心を閉ざしていた経験が大観衆に支持される歌詞に

「中学時代は、身体が小さくて声もキンキンしました。『強くなりたい』と思っていたけど、自分が考える理想の真逆にいました。部活は陸上部に所属していましたが、高跳びも短距離もそつなくこなせるけれど県大会に選ばれるほどじゃなかった。抜きんでるような才能はなく、何が得意なのか分からずにいました。上級生の女の子から高い声を笑われて、情けない気持ちでいっぱいだったとき、カラオケでポルノグラフィティを歌ったら『うまいじゃん!』って友だちがほめてくれた。自分がマイナスに思っていた部分を認められたことは大きな自信になりました。この一言で『プロになる!』と決めたんです」

 高校卒業後は音楽の専門学校に進み、技術を磨いた。双子の弟・康司は、芸学系の大学に進学。違う道を選び、最も離れていたという2年間を経て、将来を模索した2009年6月に「フレデリック」を結成した。14年9月にミニアルバム『oddloop』でメジャーデビュー。中毒性のある楽曲がリスナーの心をとらえ、同ミニアルバムに収録した『オドループ』のミュージックビデオは、配信から7年後に累計再生回数が1億を突破。現在もその数を伸ばし続けている。

 順風満帆に見えるが、デビュー2年目の2016年、三原は大きな壁にぶち当たっていたと明かす。

「デビューをして、もう一皮むけないといけないと感じていたけれど、変わることが怖くて殻に閉じこもっていました。歌い方を変えて『粗削りでも、昔のままの方が良かった』とか言われることが怖かった」

 1枚目のフルアルバム『フレデリズム』(16年)に収録した『ナイトステップ』は転機になった曲。『♪スーツを脱ぎ捨てるんだ紳士』という歌詞を歌いながら、「自分を動けなくしている思い込みは『捨ててしまって良いんだ』と自分自身に言い聞かせていた」と語った。

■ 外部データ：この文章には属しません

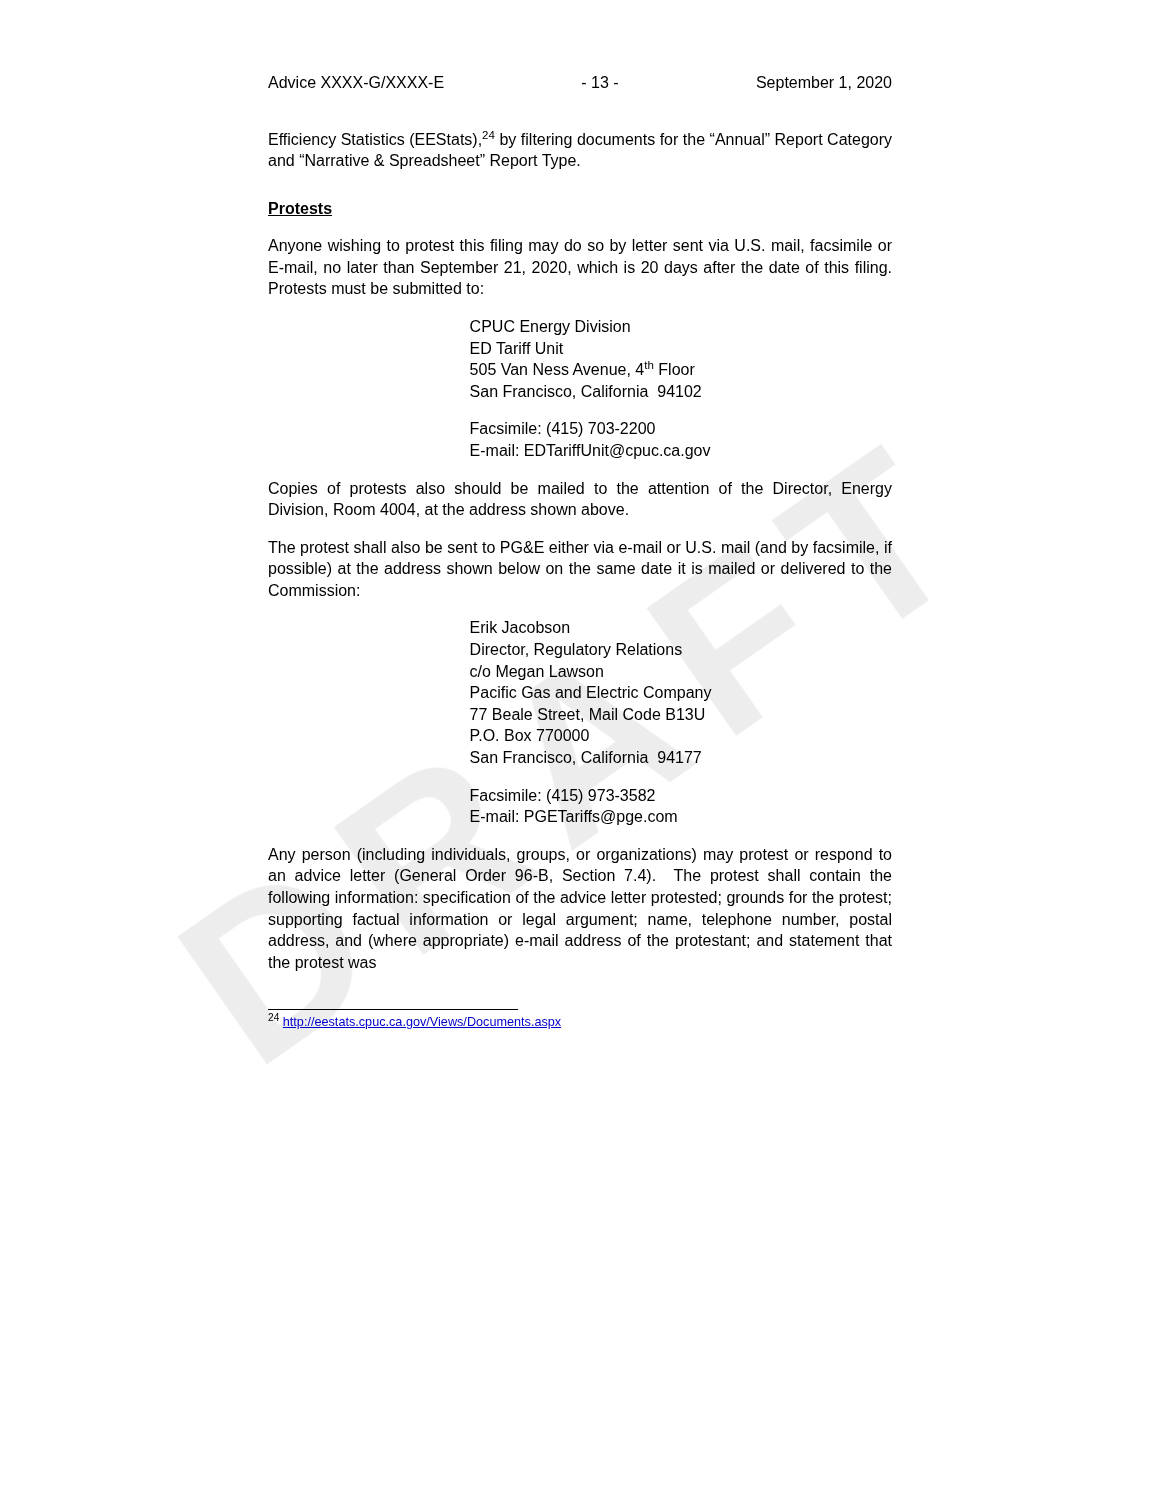DRAFT
Advice XXXX-G/XXXX-E - 13 - September 1, 2020
Efficiency Statistics (EEStats),24 by filtering documents for the “Annual” Report Category and “Narrative & Spreadsheet” Report Type.
Protests
Anyone wishing to protest this filing may do so by letter sent via U.S. mail, facsimile or E-mail, no later than September 21, 2020, which is 20 days after the date of this filing. Protests must be submitted to:
CPUC Energy Division
ED Tariff Unit
505 Van Ness Avenue, 4th Floor
San Francisco, California 94102
Facsimile: (415) 703-2200
E-mail: EDTariffUnit@cpuc.ca.gov
Copies of protests also should be mailed to the attention of the Director, Energy Division, Room 4004, at the address shown above.
The protest shall also be sent to PG&E either via e-mail or U.S. mail (and by facsimile, if possible) at the address shown below on the same date it is mailed or delivered to the Commission:
Erik Jacobson
Director, Regulatory Relations
c/o Megan Lawson
Pacific Gas and Electric Company
77 Beale Street, Mail Code B13U
P.O. Box 770000
San Francisco, California 94177
Facsimile: (415) 973-3582
E-mail: PGETariffs@pge.com
Any person (including individuals, groups, or organizations) may protest or respond to an advice letter (General Order 96-B, Section 7.4). The protest shall contain the following information: specification of the advice letter protested; grounds for the protest; supporting factual information or legal argument; name, telephone number, postal address, and (where appropriate) e-mail address of the protestant; and statement that the protest was
24 http://eestats.cpuc.ca.gov/Views/Documents.aspx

 力強い歌声で聴き手を鼓舞する三原だが、迷うことも悩むこともあった。22年6月29日に東京・国立代々木競技場第一体育館で行ったライブ「FREDERHYTHM ARENA 2022 ~ミュージックジャンキー~」では、抱えていたコンプレックスをファンに告白する時間があった。

「ファンに自分の弱みを見せたのは初めてでした。誰でも内緒にしておきたい闇はあるもの。自分だけかもって思いがちだし、それが自分を苦しくしてしまう。オレの場合は、声を認めてくれた中学の同級生がいて自分の道を決めることができたし、バンドを始めた後に『フレデリックは声が好かん』と言われたときも、『オレの声が必要だ』と言葉や行動、鳴らす音で示してくれたメンバーがいて乗り越えることができた自分のカッコ悪いことをさらけ出すことで、認め合うことの大事さを知ってほしかった」

 大観衆を前に堂々としたパフォーマンスを見せるフロントマンが初めて見せた弱音。4人の絆を感じさせるエピソードに、客席には涙を見せるファンの姿もあった。

「来てくれた人にとってフレデリックが、居場所だと感じてほしいと思って話をしました。個性に悩まされたけれど、その個性に助けられていまがある。一番悩んでいたときの、痛みが分かるから、いま痛い気持ちを抱えている人に曲を届けたい。曲を送り出すときは、つらい思いをしていた自分のことを思い出して『大丈夫か? この曲かっこ悪くないか?』と問いかけています」

 24歳でデビューし、今年33歳になった。9月にはデビュー9年目を迎える。

「10代でデビューするバンドも多いですし、そういうアーティストたちに対して先輩面をすることだってできます。でも僕らはそうじゃなくて、新しい才能に気付いたら、相手が幾つでも嫉妬できるようなギラギラしたバンドでいたい。コロナ禍を経て、1本1本のライブの大切さを思い知らされましたし、毎回『今日が最後だ』という気持ちで『今日が1番最高だった』と思えるようなライブをしたいと(ステージに)向かっています。ライブに来てくれる“みんな”じゃなくて、一人一人に歌を届けていきたい」

□フレデリック 三原健司(ボーカル・ギター)、三原康司(ベース・ボーカル)、赤頭隆児(ギター)、高橋武(ドラム)の4人組。 代表曲『オドループ』のミュージックビデオは1億2千万回の再生回数を記録。2021年には歌手の和田アキ子に『YONA YONA DANCE』を楽曲提供するなど豊かな才能を見せている。最新ミニアルバムに収録した『スパークルダンサー』は、歌舞伎役者の中村獅童や俳優の神尾楓珠らが出演するボートレース2023年のCMシリーズ『アイ アム ア ボートレーサー』の主題歌として年明けから起用されている。